Apart from that, Dune. To be totally honest, I think they're the only Sci-Fi books I've ever read.

Re: Best Sci-Fi Novels

Posted: Mon Apr 13, 2020 12:18 pm
by robmatic
ukjim wrote:
PourSomeRuggerOnMe wrote:
Nolanator wrote:Anybody read Revelation Space by Alastair Reynolds?
I read a couple of short stories of his set in the same universe which were enjoyable enough.
I read it last month. I have mixed feelings about it but it's definitely worth a read, there's a lot of good stuff in there. I found his prose a bit perfunctory and staid at times, and it dragged a bit with technobabble and overlong passages. The characters are all a bit grey and samey as well. But there are some nice ideas in there, and some proper headfuck hard sci-fi concepts. Some good writing too when he gets going, in some of the major set pieces in particular.

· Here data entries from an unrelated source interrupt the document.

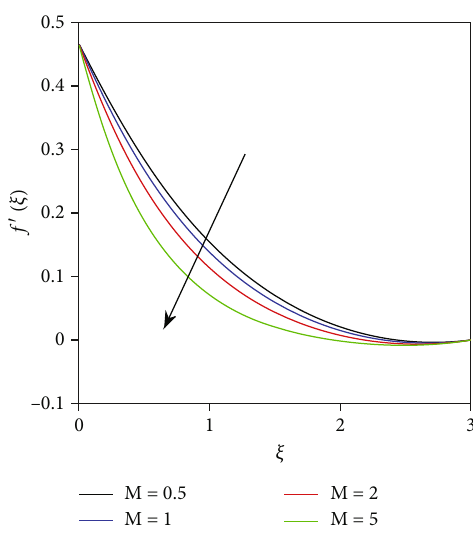
Figure 2: Radial velocity pro fi les for magnetic fi eld parameter M .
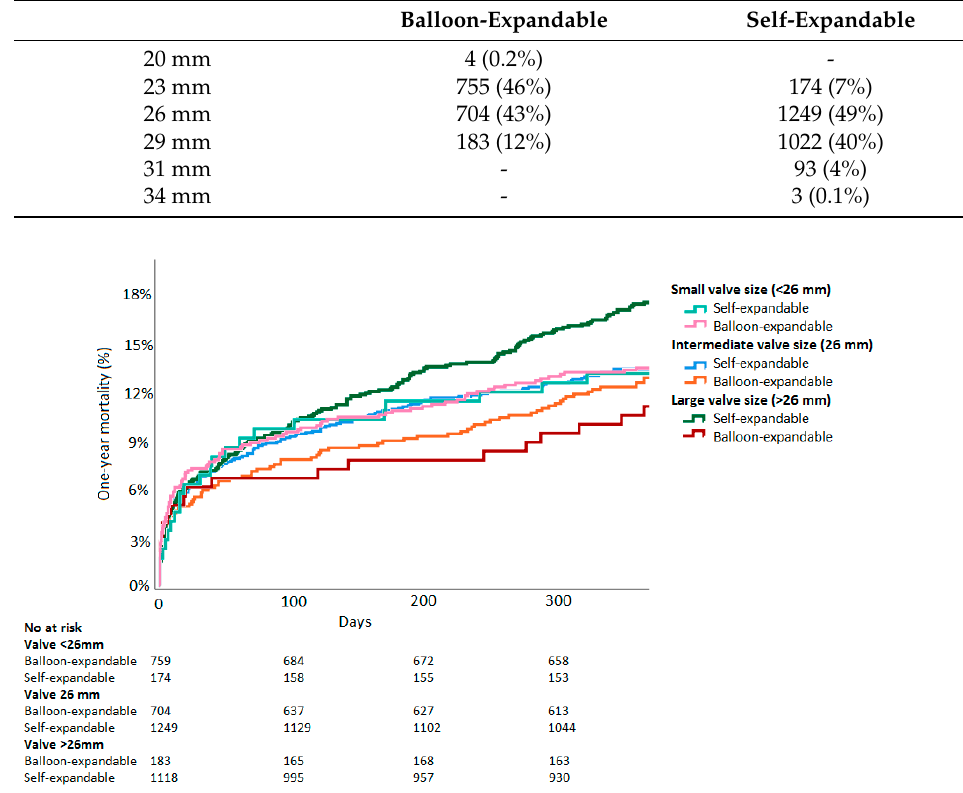
Figure 3. Time-to-event Kaplan–Meier all-cause mortality curves of balloon-expandable vs. self-ex- pandable valves split by valve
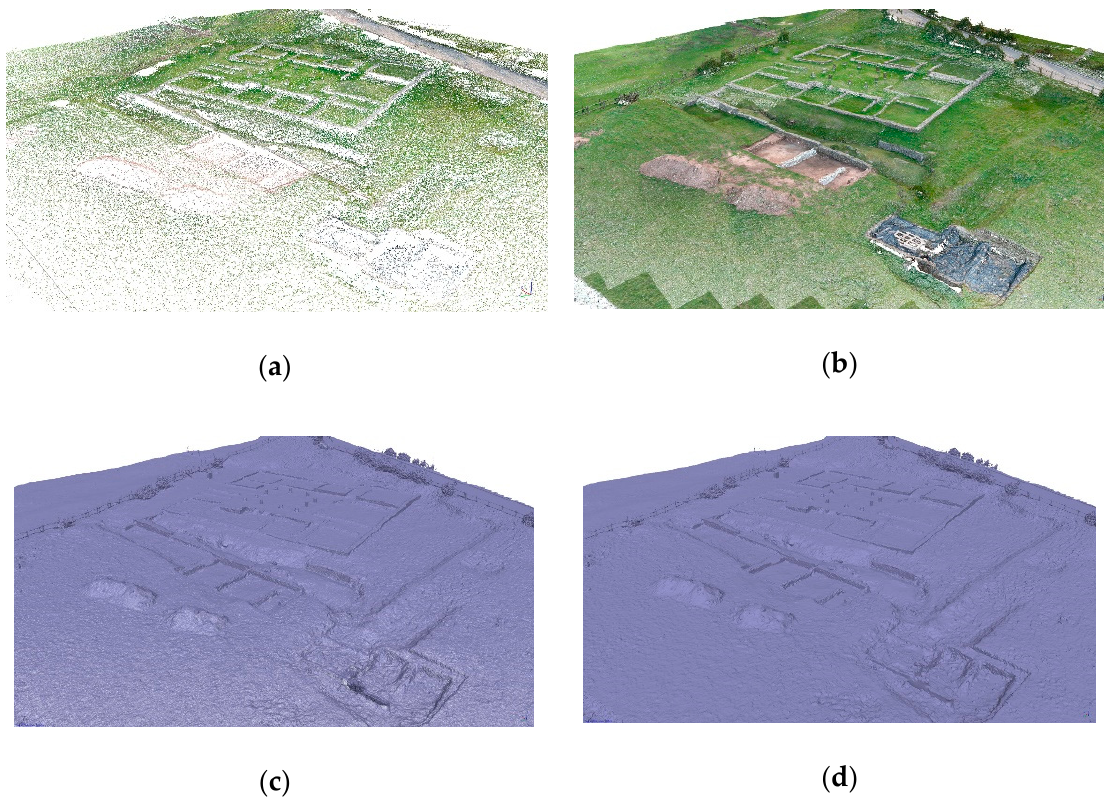
Figure 7. Graphic outputs obtained from the most accurate flight. ( a ) Point-cloud. ( b ) Dense point-cloud. ( c ) Wireframe model. ( d ) Triangulated model.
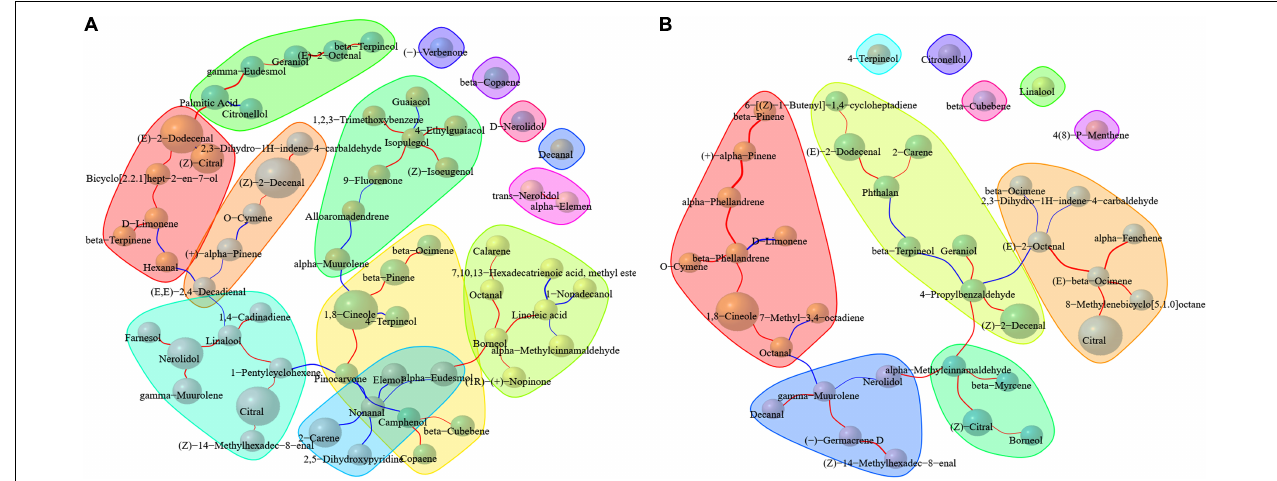
FIGURE 4 | Correlation of volatiles in the pericarp (A) and kernel (B) of A. tsao-ko with different pre-drying and drying methods.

I think I've been spoiled by reading so much Banks recently, to the point that I now expect all my space operas to have sparkling prose, wonderfully dark humour, perfect pacing, great character depth, etc. etc.
I agree, great conceptual sci-fi, let down by lack of characterisation and turgid prose.

I preferred some of his stand alone work, pushing ice and house of suns i enjoyed.
I really liked Pushing Ice.

I also enjoyed his Revenger, which is his version of a Treasure Island-inspired adventure story.